In this connection, it contends (a) that the submission to the jury of the matter contained in instruction 5, which authorized a recovery against the defendant because of the trespass committed by the servant Bowles in falling into plaintiff's room, was error; and (b) the submission to the jury of the question of the permanent nature of plaintiff's injuries when the cause of action was not based upon permanent injuries, but temporary injuries only, and that there was no evidence warranting submission of that question to the jury.

(3) That the judgment should be set aside because it is obvious that the jury was influenced by bias or prejudice.

(4) That exemplary or punitive damages cannot be recovered in an action of this nature.

The first and fourth propositions go to the very foundation of plaintiff's cause of action, and therefore they will be considered first, because, if these contentions of defendant should be sustained, the whole structure of plaintiff's cause of action falls.

We think the first contention of defendant is without merit, both in point of law and in fact. It is the contention of the defendant that the duty of an innkeeper to protect his guests against the tortious acts of his servants is restricted to only ordinary care, and that, as the defendant did not employ the house officer, Bowles, to commit unwarranted acts of violence upon its guests, but employed him for other purposes, the hotel company is not responsible for his malicious and tortious acts.

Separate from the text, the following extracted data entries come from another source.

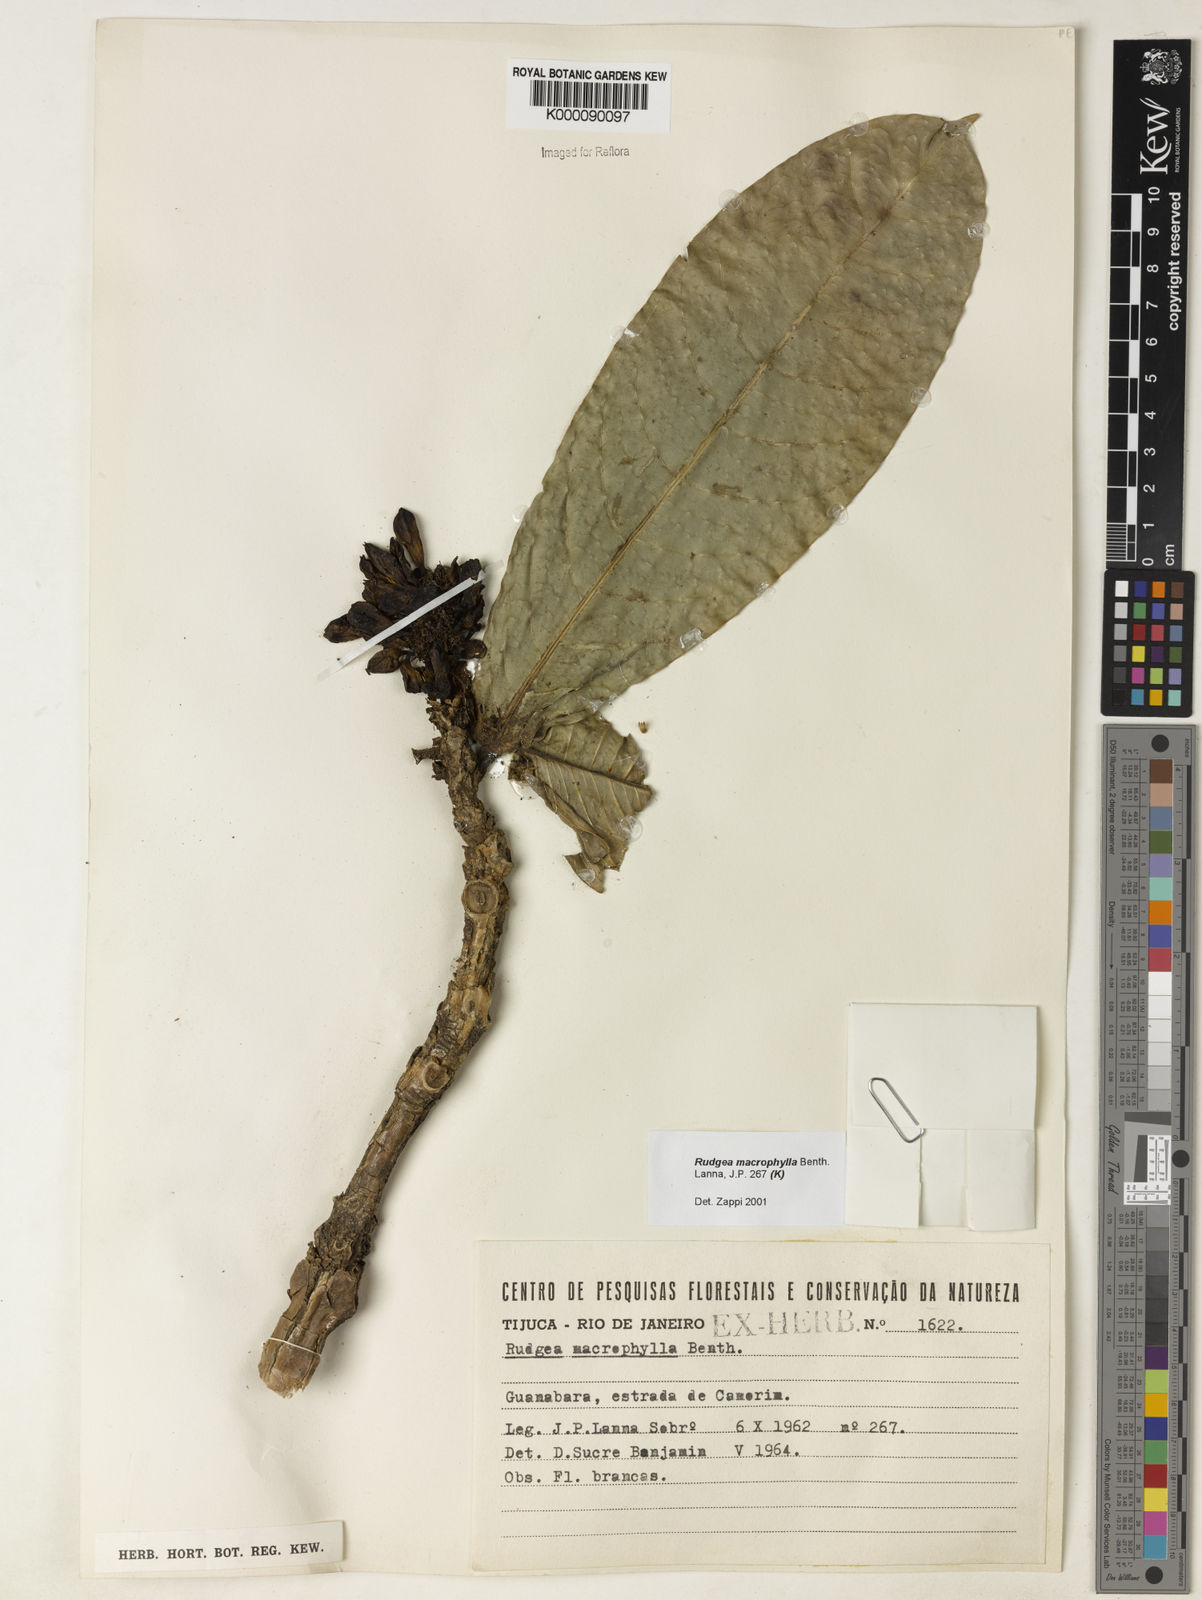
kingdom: Plantae
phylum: Tracheophyta
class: Magnoliopsida
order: Gentianales
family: Rubiaceae
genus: Rudgea
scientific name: Rudgea macrophylla
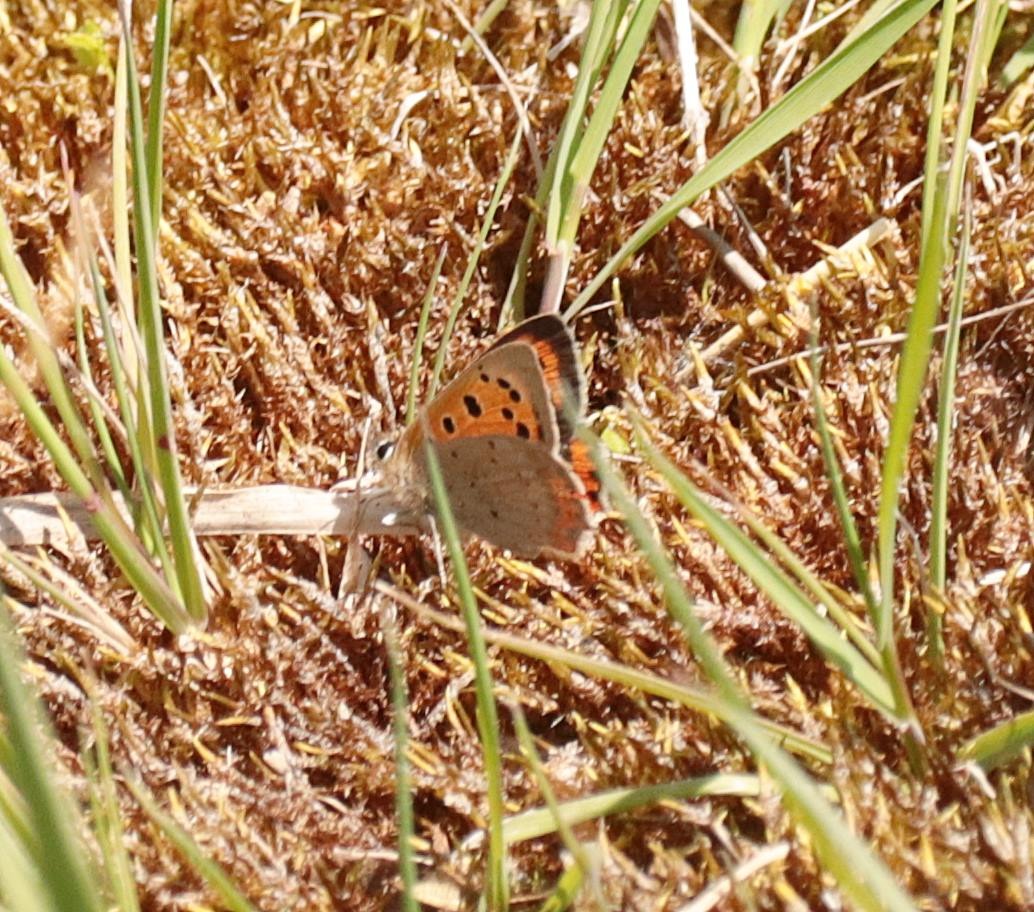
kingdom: Animalia
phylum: Arthropoda
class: Insecta
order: Lepidoptera
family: Lycaenidae
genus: Lycaena
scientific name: Lycaena phlaeas
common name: Lille ildfugl
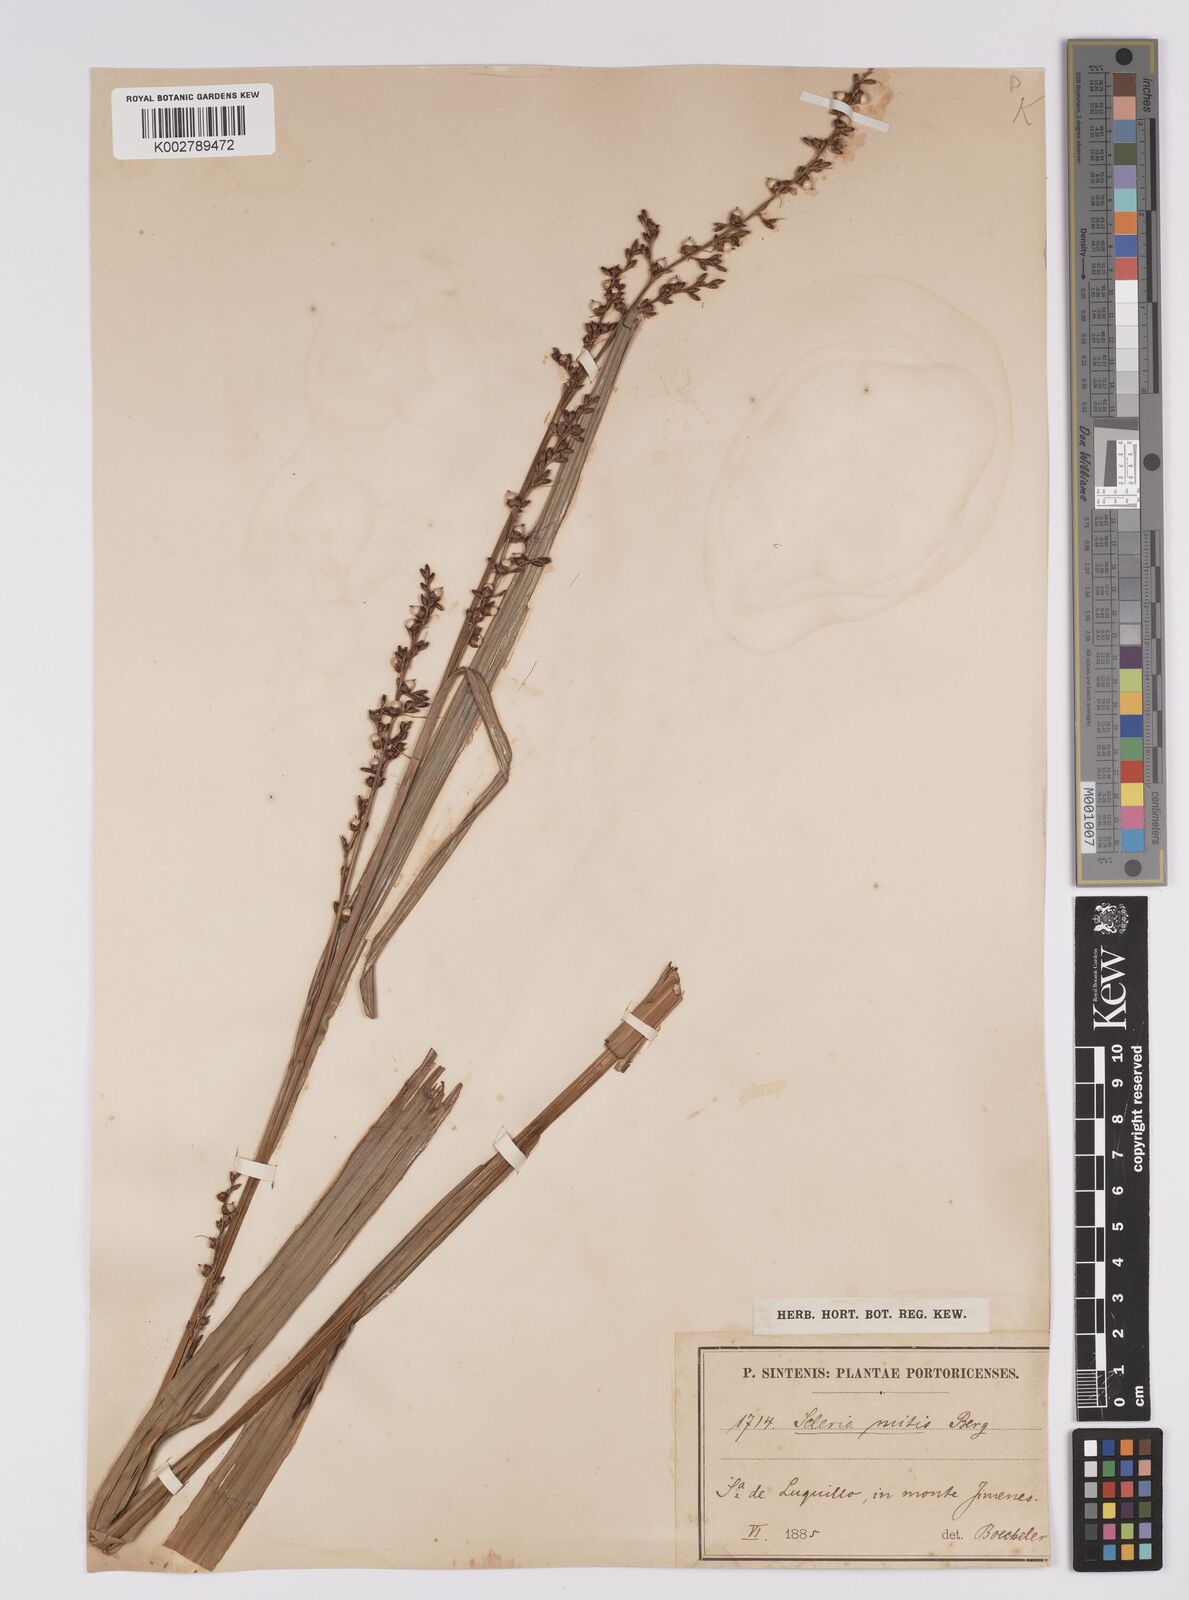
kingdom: Plantae
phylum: Tracheophyta
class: Liliopsida
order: Poales
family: Cyperaceae
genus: Scleria
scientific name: Scleria mitis
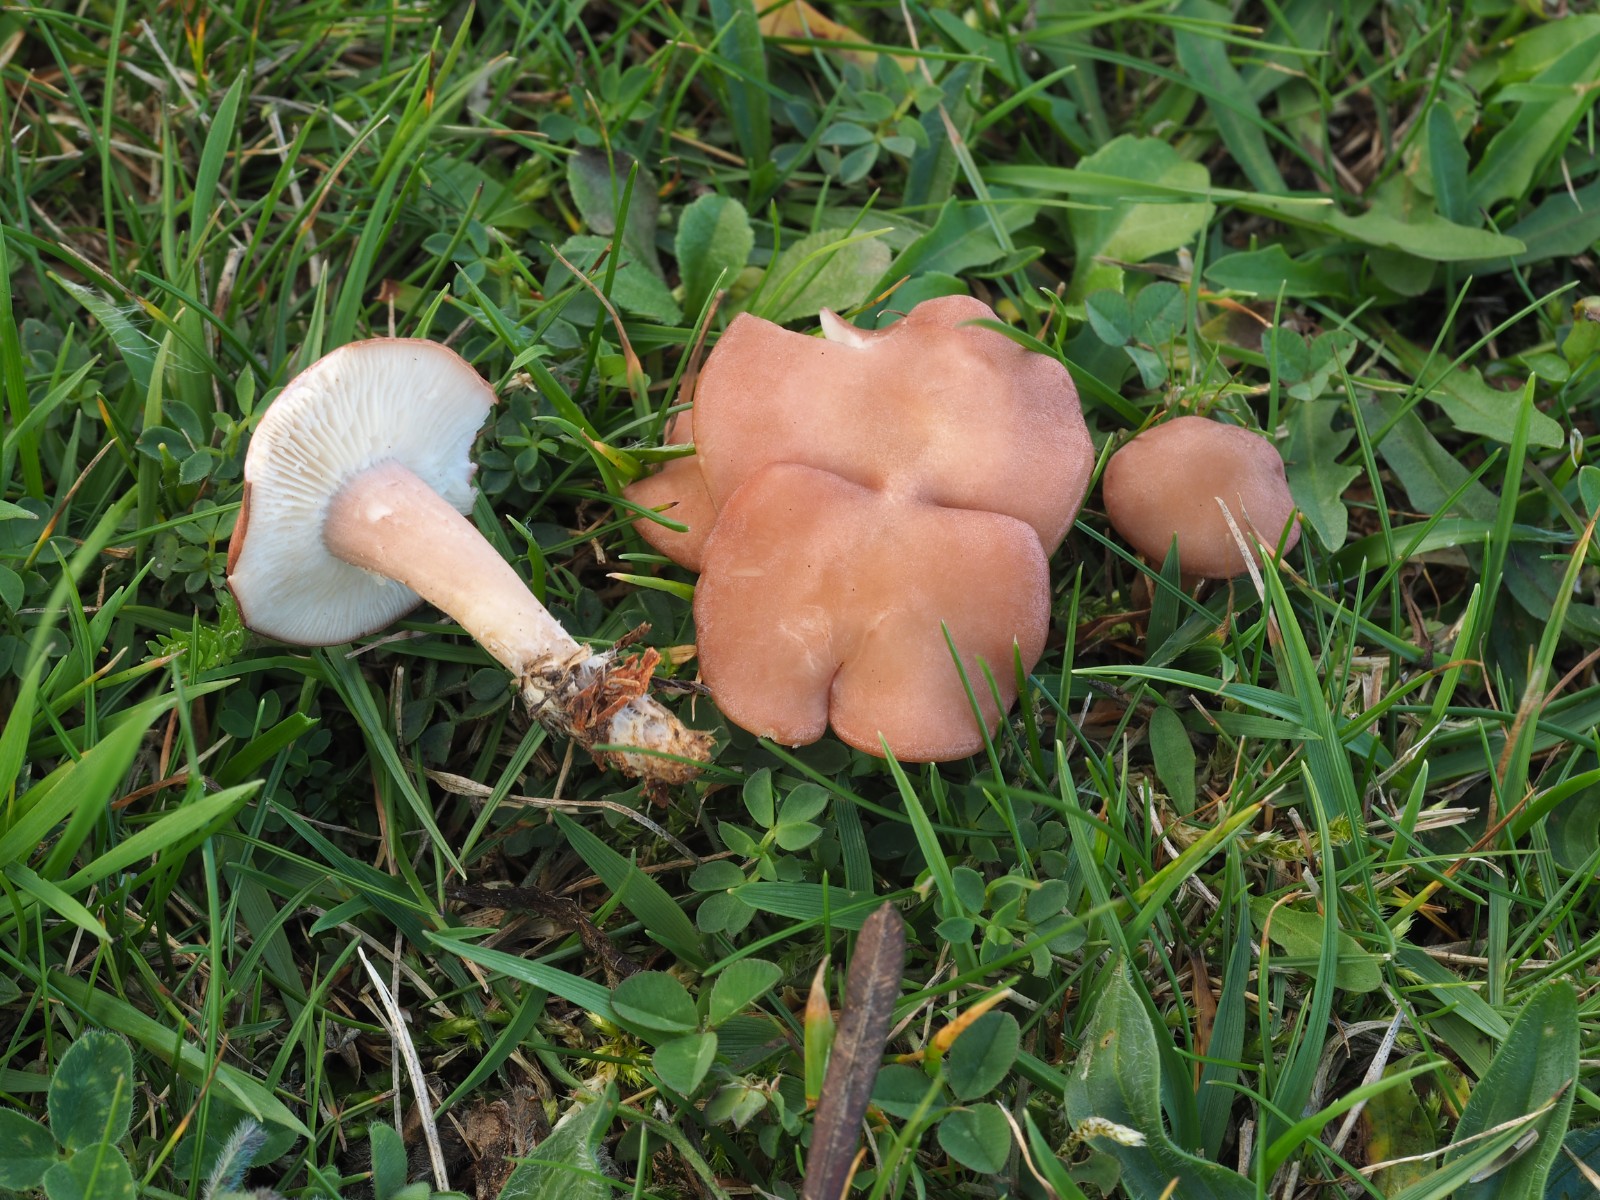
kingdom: Fungi
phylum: Basidiomycota
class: Agaricomycetes
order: Agaricales
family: Lyophyllaceae
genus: Calocybe
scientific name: Calocybe carnea
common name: rosa fagerhat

To sustain such a contention would certainly establish a new and novel rule in jurisprudence. It would exonerate or immunize in all cases all corporations and all masters for the willful misconduct of their agents or servants, because neither a corporation nor an unincorporated business institution employs men to commit actionable negligence or to commit unwarranted assaults upon persons. Counsel for plaintiff in error cite a few cases, not cases involving an innkeeper, however, save and except one, which tend to announce such an absurd doctrine. The case tending to support defendant is Clancy v. Barker (C. C. A.) 131 F. 161, 69 L. R. A. 653. The other cases involved a pool of water, a restaurant, a furniture store, a storage warehouse, and a freight depot, where the plaintiff returned to renew a controversy which was commenced over the company's business but degenerated into a personal brawl.